Exercise description.
Repeat the rows below word for word, starting at the line that contains "Reading left to right, list" and ending at the end of the rows, with both ends included. Leave the pictures out of your answer.

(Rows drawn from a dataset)
*** Block opens ***
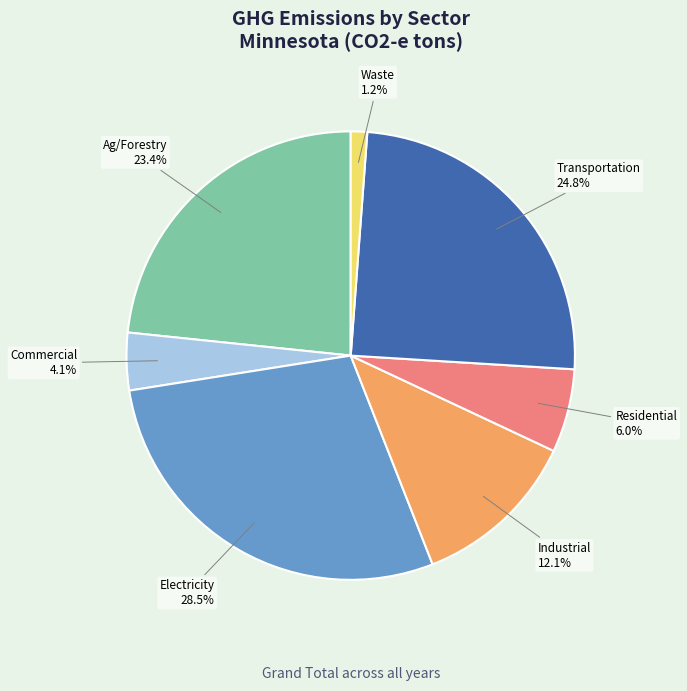

To the nearest percent, what is the difference between the largest and smallest slice percentages?

27%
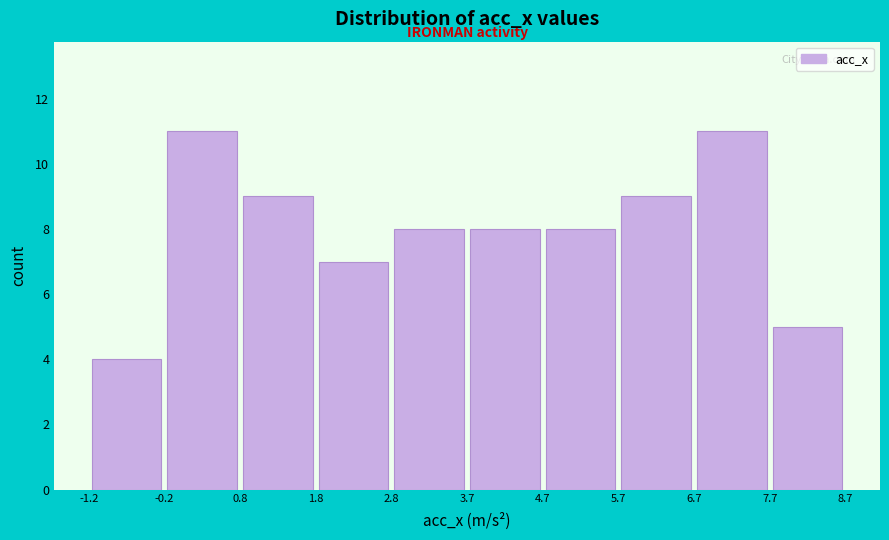

Reading left to right, transcribe this chart: for each bar, give the range it covers on the x-axis and its height. The values are not printed on the chart, so give them approximately, as read against the axis.

-1.2 to -0.2: 4
-0.2 to 0.8: 11
0.8 to 1.8: 9
1.8 to 2.8: 7
2.8 to 3.7: 8
3.7 to 4.7: 8
4.7 to 5.7: 8
5.7 to 6.7: 9
6.7 to 7.7: 11
7.7 to 8.7: 5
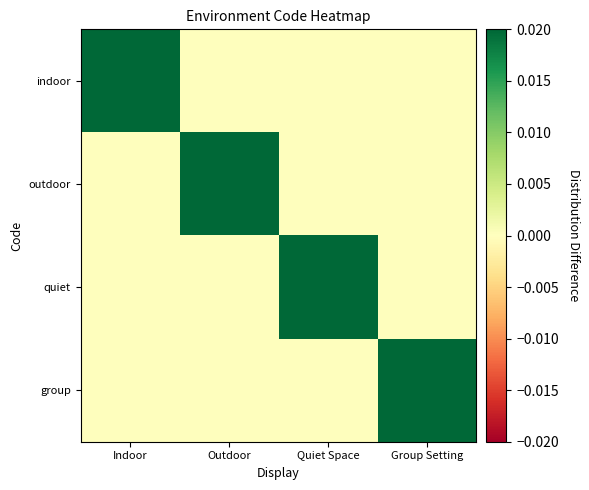

Reading left to right, list all the values displayed in this chart.

indoor: Indoor=1	Outdoor=0	Quiet Space=0	Group Setting=0
outdoor: Indoor=0	Outdoor=1	Quiet Space=0	Group Setting=0
quiet: Indoor=0	Outdoor=0	Quiet Space=1	Group Setting=0
group: Indoor=0	Outdoor=0	Quiet Space=0	Group Setting=1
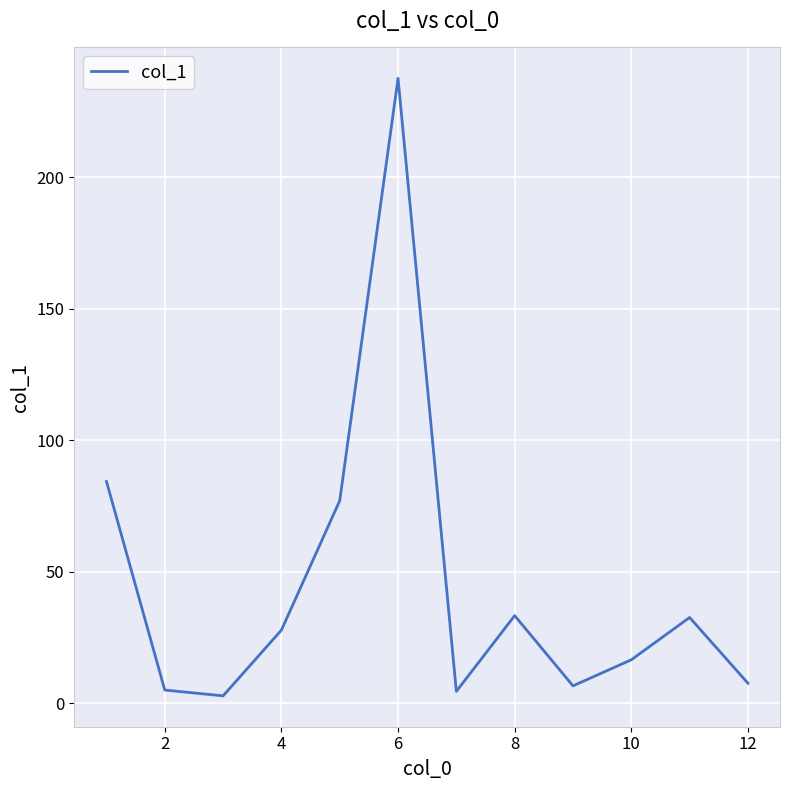

True or false: the data has more than 1 interior local peaks.

True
*** Block closes ***
Task output.
Reading left to right, list all the values displayed in this chart.

indoor: Indoor=1	Outdoor=0	Quiet Space=0	Group Setting=0
outdoor: Indoor=0	Outdoor=1	Quiet Space=0	Group Setting=0
quiet: Indoor=0	Outdoor=0	Quiet Space=1	Group Setting=0
group: Indoor=0	Outdoor=0	Quiet Space=0	Group Setting=1

True or false: the data has more than 1 interior local peaks.

True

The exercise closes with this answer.